What you will do
Pull out each line of the listing below that contains the word "time". Letter case must match.

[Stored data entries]

>>>

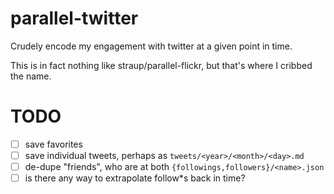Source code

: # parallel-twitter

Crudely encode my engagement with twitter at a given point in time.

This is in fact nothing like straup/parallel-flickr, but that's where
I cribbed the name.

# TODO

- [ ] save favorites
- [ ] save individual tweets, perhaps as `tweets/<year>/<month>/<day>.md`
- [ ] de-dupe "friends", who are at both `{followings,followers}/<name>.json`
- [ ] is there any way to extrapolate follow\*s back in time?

<<<

Output of the task
Crudely encode my engagement with twitter at a given point in time.
- [ ] is there any way to extrapolate follow\*s back in time?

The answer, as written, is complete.